Clonidine (a mixed alpha2-adrenoceptor and imidazoline I1 receptor agonist)-evoked hypotension was associated with dissimilar reductions in c-jun gene expression in the rostral ventrolateral medulla (RVLM) and the nucleus tractus solitarius (NTS) in normotensive rats. In the present study, we investigated the relative contribution of the alpha2-adrenoceptor vs. the imidazoline I1 receptor to the reduction in c-jun gene expression in these two brainstem areas. In conscious spontaneously hypertensive rats (SHRs), equihypotensive doses of three centrally acting hypotensive drugs with different selectivity for the two receptors were administered intracisternally (4 microl) to limit their actions to the brain. As a control, a similar hypotensive response was elicited by i.v. hydralazine. Clonidine (0.5 microg), or alpha-methylnorepinephrine (alpha-MNE, 4 microg), a highly selective alpha2-adrenoceptor agonist, similarly reduced c-jun mRNA expression in the NTS and rostral ventrolateral medulla. In contrast, a similar hypotensive response (-37+/-3.5 mm Hg) caused by the selective imidazoline I1 receptor agonist rilmenidine (25 microg) was associated with reduction in c-jun mRNA expression in the rostral ventrolateral medulla, but not in the NTS. Further, intra-rostral ventrolateral medulla rilmenidine (40 nmol) reduced c-Jun protein expression in rostral ventrolateral medulla and blood pressure and both responses were antagonized by selective imidazoline I1 receptor (efaroxan, 4 nmol), but not alpha2-adrenoceptor (SK&F 86466, 10 nmol) blockade.
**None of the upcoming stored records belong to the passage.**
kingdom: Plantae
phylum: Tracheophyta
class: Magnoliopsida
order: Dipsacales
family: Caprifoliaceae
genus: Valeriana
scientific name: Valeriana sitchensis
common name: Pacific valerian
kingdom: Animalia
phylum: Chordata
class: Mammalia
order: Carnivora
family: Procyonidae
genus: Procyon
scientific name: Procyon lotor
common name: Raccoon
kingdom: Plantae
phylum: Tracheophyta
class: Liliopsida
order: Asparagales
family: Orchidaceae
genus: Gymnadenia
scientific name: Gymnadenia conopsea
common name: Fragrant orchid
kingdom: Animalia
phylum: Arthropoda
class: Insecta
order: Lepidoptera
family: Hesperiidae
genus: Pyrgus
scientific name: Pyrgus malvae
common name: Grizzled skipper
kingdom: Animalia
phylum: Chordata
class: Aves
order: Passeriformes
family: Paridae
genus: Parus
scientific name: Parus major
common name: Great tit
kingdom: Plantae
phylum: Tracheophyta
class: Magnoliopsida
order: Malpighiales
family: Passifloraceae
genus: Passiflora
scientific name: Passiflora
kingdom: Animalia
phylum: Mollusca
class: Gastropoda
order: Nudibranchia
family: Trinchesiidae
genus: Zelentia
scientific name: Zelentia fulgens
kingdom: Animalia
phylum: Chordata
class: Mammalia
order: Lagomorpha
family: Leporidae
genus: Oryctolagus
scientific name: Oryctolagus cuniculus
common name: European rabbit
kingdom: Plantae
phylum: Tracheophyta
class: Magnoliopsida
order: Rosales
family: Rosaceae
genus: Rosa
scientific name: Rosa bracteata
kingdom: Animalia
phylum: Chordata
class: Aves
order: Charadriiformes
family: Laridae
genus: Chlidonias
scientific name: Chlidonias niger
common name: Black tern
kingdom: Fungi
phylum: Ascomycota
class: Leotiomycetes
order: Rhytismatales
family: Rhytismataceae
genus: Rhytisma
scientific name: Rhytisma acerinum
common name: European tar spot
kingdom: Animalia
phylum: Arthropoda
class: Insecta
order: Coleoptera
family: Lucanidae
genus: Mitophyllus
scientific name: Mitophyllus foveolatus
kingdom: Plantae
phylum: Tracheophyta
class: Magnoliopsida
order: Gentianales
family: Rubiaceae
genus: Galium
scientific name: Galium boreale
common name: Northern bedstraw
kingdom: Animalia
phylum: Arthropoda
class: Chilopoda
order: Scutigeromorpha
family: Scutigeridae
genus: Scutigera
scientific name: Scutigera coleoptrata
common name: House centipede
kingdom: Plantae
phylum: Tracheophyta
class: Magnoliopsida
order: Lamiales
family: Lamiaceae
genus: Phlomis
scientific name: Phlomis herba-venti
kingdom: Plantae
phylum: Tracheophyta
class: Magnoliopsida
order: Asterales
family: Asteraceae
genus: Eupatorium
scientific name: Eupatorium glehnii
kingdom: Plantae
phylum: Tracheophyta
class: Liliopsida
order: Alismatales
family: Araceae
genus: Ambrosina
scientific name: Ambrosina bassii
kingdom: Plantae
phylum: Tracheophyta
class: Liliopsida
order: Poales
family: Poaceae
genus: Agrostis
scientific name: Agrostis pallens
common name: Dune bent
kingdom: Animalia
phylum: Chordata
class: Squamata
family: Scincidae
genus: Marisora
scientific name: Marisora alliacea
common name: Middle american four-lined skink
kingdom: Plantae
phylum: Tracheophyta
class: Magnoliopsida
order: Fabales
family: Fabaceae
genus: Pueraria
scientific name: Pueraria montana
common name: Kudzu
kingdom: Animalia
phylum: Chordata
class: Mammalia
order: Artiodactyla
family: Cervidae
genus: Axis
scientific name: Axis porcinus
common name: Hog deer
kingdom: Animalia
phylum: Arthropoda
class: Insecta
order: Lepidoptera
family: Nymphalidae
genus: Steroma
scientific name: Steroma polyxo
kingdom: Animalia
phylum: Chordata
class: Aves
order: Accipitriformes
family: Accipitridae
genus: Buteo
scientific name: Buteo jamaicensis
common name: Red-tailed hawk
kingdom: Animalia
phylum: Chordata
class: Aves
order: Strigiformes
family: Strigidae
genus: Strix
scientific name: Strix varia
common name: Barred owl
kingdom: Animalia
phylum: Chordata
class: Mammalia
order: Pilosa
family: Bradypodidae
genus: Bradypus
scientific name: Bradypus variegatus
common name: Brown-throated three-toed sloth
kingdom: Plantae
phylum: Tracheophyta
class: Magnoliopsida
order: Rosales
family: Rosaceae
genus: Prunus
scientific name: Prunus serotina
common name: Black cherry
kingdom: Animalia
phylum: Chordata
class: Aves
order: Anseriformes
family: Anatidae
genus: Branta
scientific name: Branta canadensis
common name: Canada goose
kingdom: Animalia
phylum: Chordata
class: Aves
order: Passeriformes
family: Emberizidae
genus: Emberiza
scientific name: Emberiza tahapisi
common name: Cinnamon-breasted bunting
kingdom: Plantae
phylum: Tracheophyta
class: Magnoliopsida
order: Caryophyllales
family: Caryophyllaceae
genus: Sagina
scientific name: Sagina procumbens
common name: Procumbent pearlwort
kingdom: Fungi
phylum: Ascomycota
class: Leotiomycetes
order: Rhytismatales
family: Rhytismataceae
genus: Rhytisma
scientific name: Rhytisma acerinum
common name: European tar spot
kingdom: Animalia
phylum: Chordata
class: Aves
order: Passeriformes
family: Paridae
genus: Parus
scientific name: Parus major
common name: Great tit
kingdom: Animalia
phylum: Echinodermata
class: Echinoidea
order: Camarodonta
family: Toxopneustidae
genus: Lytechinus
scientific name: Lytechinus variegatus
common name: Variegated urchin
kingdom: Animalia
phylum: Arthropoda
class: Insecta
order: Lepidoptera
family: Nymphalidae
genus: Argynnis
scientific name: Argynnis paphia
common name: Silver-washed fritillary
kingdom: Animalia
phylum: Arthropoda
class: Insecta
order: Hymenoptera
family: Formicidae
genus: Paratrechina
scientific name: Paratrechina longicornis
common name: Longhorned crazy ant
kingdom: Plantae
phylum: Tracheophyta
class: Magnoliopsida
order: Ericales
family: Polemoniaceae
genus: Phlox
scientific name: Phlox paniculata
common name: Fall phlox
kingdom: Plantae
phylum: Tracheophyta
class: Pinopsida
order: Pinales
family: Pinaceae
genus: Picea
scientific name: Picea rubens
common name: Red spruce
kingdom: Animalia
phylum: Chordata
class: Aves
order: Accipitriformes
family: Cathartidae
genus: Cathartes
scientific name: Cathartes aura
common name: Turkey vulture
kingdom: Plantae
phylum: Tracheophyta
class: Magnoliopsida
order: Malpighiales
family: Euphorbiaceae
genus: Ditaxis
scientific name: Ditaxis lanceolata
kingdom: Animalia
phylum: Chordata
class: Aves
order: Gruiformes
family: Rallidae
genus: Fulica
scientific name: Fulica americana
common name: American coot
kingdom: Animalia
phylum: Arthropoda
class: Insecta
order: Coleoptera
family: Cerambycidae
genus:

These results suggest: (1) the c-jun containing neurons in the brainstem are involved in the centrally mediated hypotension elicited by centrally acting antihypertensive agents, and (2) the alpha2-adrenoceptor modulates c-jun gene expression in the NTS and rostral ventrolateral medulla implicated in centrally mediated hypotension, and (3) the imidazoline I1 receptor mediated inhibition of c-jun gene expression in the rostral ventrolateral medulla, but not in the NTS, contributes to the centrally mediated hypotension by the second generation drugs.